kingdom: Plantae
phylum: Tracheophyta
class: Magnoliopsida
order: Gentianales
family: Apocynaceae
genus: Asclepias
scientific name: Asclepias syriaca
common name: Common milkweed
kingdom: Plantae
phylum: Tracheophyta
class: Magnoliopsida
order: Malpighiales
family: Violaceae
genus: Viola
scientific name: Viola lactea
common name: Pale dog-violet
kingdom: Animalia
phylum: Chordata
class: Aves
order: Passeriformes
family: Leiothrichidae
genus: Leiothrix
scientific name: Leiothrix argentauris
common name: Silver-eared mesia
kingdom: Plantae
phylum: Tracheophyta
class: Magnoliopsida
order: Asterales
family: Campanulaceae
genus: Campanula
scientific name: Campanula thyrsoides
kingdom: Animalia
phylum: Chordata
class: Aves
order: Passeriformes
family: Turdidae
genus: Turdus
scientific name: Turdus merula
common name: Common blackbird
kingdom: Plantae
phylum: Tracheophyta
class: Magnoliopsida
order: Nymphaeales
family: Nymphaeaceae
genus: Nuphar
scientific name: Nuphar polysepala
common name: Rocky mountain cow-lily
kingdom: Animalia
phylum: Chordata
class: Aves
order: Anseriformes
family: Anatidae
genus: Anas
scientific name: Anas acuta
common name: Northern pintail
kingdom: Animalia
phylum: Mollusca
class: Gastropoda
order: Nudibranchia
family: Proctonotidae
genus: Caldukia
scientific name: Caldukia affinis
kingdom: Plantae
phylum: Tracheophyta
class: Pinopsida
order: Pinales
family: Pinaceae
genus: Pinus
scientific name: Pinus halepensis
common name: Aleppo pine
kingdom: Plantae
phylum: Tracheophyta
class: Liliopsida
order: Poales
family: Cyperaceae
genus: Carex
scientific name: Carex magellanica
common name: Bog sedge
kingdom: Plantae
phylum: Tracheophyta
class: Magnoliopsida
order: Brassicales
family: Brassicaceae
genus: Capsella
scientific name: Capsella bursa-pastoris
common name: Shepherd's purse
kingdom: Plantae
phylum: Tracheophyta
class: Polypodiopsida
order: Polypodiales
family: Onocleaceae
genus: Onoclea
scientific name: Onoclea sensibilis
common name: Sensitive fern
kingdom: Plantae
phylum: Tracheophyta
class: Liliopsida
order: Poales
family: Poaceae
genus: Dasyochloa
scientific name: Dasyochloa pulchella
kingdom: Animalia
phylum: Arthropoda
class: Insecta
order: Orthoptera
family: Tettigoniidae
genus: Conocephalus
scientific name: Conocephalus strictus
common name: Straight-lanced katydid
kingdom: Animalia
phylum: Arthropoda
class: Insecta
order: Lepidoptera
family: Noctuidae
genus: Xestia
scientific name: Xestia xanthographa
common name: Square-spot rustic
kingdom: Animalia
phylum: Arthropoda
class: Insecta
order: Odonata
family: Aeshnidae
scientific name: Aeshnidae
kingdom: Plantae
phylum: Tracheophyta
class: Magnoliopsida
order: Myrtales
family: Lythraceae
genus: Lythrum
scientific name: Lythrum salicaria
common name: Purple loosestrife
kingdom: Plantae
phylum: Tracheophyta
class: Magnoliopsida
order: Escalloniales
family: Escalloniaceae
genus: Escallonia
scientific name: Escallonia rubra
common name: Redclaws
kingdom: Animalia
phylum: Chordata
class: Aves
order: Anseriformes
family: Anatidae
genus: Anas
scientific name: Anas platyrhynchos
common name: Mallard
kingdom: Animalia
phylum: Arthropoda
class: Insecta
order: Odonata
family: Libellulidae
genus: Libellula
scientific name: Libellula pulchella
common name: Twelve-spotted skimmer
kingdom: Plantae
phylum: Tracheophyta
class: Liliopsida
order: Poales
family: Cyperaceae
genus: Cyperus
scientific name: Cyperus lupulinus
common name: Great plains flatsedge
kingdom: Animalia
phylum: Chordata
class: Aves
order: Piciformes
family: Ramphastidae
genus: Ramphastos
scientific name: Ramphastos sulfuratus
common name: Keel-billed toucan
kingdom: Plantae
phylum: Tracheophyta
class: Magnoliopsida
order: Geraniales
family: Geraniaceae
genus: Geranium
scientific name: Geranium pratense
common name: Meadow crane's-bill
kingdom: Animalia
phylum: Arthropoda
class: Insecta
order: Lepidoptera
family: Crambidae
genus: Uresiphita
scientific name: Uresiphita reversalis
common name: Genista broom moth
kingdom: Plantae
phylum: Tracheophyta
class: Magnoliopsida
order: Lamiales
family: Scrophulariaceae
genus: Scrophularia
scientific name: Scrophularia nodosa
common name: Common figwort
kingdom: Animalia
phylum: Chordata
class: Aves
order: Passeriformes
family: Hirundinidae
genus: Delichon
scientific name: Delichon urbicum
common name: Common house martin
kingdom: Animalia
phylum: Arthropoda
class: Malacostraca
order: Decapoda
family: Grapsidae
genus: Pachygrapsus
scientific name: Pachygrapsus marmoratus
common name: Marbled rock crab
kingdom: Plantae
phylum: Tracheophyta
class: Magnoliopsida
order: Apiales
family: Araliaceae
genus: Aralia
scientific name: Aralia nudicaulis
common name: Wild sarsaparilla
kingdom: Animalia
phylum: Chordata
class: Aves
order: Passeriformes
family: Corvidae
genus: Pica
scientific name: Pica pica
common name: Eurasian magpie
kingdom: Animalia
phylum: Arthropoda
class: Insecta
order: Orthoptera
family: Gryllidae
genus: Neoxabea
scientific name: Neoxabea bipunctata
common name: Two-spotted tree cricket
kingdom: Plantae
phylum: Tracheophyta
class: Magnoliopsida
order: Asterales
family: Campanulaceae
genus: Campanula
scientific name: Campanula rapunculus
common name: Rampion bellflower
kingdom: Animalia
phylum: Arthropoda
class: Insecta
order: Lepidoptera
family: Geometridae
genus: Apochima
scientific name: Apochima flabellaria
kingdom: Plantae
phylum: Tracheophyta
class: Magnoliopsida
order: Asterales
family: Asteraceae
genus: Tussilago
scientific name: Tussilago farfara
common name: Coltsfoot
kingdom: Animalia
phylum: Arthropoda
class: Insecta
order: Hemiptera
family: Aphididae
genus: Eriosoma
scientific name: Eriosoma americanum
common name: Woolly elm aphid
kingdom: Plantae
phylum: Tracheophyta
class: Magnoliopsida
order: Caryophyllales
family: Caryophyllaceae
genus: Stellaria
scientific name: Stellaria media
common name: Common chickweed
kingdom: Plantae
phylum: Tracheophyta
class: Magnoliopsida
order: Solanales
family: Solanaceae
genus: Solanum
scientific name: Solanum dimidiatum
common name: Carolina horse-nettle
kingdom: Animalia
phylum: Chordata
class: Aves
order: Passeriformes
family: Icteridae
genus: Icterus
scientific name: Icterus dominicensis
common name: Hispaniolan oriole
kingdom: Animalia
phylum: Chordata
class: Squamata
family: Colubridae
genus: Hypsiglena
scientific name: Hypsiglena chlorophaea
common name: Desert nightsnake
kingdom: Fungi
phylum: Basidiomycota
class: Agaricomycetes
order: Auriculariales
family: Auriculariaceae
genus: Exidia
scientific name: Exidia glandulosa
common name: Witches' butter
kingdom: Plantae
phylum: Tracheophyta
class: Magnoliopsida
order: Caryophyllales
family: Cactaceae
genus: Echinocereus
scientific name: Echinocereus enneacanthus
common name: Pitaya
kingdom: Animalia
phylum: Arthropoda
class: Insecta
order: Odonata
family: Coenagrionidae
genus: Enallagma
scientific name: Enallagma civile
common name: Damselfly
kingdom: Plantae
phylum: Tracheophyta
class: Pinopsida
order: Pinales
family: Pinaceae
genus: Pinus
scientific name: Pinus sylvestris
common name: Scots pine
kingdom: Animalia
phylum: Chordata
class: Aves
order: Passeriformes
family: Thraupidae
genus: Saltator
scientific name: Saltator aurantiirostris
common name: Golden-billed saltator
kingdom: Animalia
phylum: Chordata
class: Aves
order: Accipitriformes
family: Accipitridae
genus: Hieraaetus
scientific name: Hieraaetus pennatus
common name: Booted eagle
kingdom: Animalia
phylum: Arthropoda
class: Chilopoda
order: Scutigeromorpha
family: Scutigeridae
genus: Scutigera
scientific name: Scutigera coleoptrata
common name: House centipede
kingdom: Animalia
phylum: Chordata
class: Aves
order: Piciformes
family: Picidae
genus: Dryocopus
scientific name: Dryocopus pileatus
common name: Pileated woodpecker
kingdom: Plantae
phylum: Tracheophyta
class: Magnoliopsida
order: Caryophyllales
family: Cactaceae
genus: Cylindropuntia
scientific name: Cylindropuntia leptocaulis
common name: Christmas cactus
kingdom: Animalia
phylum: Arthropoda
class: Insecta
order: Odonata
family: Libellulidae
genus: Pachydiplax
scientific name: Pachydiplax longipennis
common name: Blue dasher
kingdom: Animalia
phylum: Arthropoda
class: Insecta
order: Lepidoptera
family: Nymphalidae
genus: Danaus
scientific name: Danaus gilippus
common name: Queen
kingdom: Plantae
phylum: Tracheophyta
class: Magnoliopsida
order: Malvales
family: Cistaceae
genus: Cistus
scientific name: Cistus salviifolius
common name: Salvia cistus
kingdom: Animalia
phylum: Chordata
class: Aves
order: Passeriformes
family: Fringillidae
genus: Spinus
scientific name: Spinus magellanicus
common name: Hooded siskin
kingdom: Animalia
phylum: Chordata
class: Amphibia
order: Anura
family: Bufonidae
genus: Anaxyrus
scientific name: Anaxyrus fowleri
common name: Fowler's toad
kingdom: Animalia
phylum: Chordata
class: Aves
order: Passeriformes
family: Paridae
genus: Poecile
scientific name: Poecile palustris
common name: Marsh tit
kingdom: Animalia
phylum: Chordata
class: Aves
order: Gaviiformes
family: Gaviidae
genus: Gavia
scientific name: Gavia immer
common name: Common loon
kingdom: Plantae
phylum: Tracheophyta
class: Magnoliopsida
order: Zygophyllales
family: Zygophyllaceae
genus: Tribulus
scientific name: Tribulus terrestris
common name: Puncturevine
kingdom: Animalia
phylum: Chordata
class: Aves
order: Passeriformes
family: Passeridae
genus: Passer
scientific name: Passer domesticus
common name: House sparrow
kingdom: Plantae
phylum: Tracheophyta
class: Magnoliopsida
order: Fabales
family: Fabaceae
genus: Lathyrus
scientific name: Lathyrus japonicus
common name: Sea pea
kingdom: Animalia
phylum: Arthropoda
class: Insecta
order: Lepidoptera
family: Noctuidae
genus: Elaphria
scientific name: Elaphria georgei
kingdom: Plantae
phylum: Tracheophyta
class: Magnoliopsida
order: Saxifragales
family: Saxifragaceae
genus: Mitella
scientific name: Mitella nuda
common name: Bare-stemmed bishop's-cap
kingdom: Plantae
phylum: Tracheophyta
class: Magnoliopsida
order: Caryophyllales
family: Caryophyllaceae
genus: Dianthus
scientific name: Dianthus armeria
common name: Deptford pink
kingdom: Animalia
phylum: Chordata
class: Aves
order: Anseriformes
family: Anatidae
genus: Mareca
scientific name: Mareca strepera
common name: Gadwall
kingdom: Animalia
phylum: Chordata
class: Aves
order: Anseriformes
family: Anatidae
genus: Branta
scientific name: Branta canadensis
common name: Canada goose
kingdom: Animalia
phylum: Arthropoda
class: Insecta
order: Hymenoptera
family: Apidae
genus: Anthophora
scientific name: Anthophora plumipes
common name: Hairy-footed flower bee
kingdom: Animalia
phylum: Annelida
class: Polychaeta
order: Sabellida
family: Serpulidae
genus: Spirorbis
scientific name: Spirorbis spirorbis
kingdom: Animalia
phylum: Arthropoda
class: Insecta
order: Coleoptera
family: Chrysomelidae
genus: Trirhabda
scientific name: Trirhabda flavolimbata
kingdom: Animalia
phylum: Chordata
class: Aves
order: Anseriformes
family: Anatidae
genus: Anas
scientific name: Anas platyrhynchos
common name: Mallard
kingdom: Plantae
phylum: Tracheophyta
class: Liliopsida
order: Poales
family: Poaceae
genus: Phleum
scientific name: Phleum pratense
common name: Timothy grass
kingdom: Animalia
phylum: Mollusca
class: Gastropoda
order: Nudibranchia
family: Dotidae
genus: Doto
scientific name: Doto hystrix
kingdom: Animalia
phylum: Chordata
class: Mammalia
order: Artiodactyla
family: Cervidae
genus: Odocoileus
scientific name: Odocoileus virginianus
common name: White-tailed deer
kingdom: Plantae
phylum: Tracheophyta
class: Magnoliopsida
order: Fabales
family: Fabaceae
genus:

---+---

Task goal.
Starting from the first line and stopping after the line that has "common name: Straight-lanced katydid", rewrite those lines as a Markdown table with a "Row" column for the row number and an "Entry" column for the line, omitting any blank lines.

Task output.
| Row | Entry |
|---|---|
| 1 | kingdom: Plantae |
| 2 | phylum: Tracheophyta |
| 3 | class: Magnoliopsida |
| 4 | order: Gentianales |
| 5 | family: Apocynaceae |
| 6 | genus: Asclepias |
| 7 | scientific name: Asclepias syriaca |
| 8 | common name: Common milkweed |
| 9 | kingdom: Plantae |
| 10 | phylum: Tracheophyta |
| 11 | class: Magnoliopsida |
| 12 | order: Malpighiales |
| 13 | family: Violaceae |
| 14 | genus: Viola |
| 15 | scientific name: Viola lactea |
| 16 | common name: Pale dog-violet |
| 17 | kingdom: Animalia |
| 18 | phylum: Chordata |
| 19 | class: Aves |
| 20 | order: Passeriformes |
| 21 | family: Leiothrichidae |
| 22 | genus: Leiothrix |
| 23 | scientific name: Leiothrix argentauris |
| 24 | common name: Silver-eared mesia |
| 25 | kingdom: Plantae |
| 26 | phylum: Tracheophyta |
| 27 | class: Magnoliopsida |
| 28 | order: Asterales |
| 29 | family: Campanulaceae |
| 30 | genus: Campanula |
| 31 | scientific name: Campanula thyrsoides |
| 32 | kingdom: Animalia |
| 33 | phylum: Chordata |
| 34 | class: Aves |
| 35 | order: Passeriformes |
| 36 | family: Turdidae |
| 37 | genus: Turdus |
| 38 | scientific name: Turdus merula |
| 39 | common name: Common blackbird |
| 40 | kingdom: Plantae |
| 41 | phylum: Tracheophyta |
| 42 | class: Magnoliopsida |
| 43 | order: Nymphaeales |
| 44 | family: Nymphaeaceae |
| 45 | genus: Nuphar |
| 46 | scientific name: Nuphar polysepala |
| 47 | common name: Rocky mountain cow-lily |
| 48 | kingdom: Animalia |
| 49 | phylum: Chordata |
| 50 | class: Aves |
| 51 | order: Anseriformes |
| 52 | family: Anatidae |
| 53 | genus: Anas |
| 54 | scientific name: Anas acuta |
| 55 | common name: Northern pintail |
| 56 | kingdom: Animalia |
| 57 | phylum: Mollusca |
| 58 | class: Gastropoda |
| 59 | order: Nudibranchia |
| 60 | family: Proctonotidae |
| 61 | genus: Caldukia |
| 62 | scientific name: Caldukia affinis |
| 63 | kingdom: Plantae |
| 64 | phylum: Tracheophyta |
| 65 | class: Pinopsida |
| 66 | order: Pinales |
| 67 | family: Pinaceae |
| 68 | genus: Pinus |
| 69 | scientific name: Pinus halepensis |
| 70 | common name: Aleppo pine |
| 71 | kingdom: Plantae |
| 72 | phylum: Tracheophyta |
| 73 | class: Liliopsida |
| 74 | order: Poales |
| 75 | family: Cyperaceae |
| 76 | genus: Carex |
| 77 | scientific name: Carex magellanica |
| 78 | common name: Bog sedge |
| 79 | kingdom: Plantae |
| 80 | phylum: Tracheophyta |
| 81 | class: Magnoliopsida |
| 82 | order: Brassicales |
| 83 | family: Brassicaceae |
| 84 | genus: Capsella |
| 85 | scientific name: Capsella bursa-pastoris |
| 86 | common name: Shepherd's purse |
| 87 | kingdom: Plantae |
| 88 | phylum: Tracheophyta |
| 89 | class: Polypodiopsida |
| 90 | order: Polypodiales |
| 91 | family: Onocleaceae |
| 92 | genus: Onoclea |
| 93 | scientific name: Onoclea sensibilis |
| 94 | common name: Sensitive fern |
| 95 | kingdom: Plantae |
| 96 | phylum: Tracheophyta |
| 97 | class: Liliopsida |
| 98 | order: Poales |
| 99 | family: Poaceae |
| 100 | genus: Dasyochloa |
| 101 | scientific name: Dasyochloa pulchella |
| 102 | kingdom: Animalia |
| 103 | phylum: Arthropoda |
| 104 | class: Insecta |
| 105 | order: Orthoptera |
| 106 | family: Tettigoniidae |
| 107 | genus: Conocephalus |
| 108 | scientific name: Conocephalus strictus |
| 109 | common name: Straight-lanced katydid |